╭─ STUDY MATERIAL
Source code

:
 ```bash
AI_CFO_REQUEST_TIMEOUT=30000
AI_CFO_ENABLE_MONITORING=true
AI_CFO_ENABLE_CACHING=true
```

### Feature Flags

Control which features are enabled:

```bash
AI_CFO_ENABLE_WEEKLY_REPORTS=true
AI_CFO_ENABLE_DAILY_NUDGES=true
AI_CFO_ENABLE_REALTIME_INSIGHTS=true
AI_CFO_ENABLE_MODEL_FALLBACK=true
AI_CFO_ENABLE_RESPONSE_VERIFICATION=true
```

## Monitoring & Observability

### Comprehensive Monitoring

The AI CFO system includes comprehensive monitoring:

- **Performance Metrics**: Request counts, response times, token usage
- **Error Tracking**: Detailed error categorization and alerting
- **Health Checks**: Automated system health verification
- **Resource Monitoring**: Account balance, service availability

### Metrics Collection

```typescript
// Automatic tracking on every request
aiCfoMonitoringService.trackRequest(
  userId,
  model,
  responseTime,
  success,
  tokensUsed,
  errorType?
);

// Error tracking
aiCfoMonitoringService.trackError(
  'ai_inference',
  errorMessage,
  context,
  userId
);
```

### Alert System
╰─
** WHAT YOU WILL DO **
Whatever else the listing above holds, retype exactly only the lines from the one containing "Control which features" to the one containing "The AI CFO system", both ends kept.

** SOLUTION TO THE EXERCISE **
Control which features are enabled:

```bash
AI_CFO_ENABLE_WEEKLY_REPORTS=true
AI_CFO_ENABLE_DAILY_NUDGES=true
AI_CFO_ENABLE_REALTIME_INSIGHTS=true
AI_CFO_ENABLE_MODEL_FALLBACK=true
AI_CFO_ENABLE_RESPONSE_VERIFICATION=true
```

## Monitoring & Observability

### Comprehensive Monitoring

The AI CFO system includes comprehensive monitoring:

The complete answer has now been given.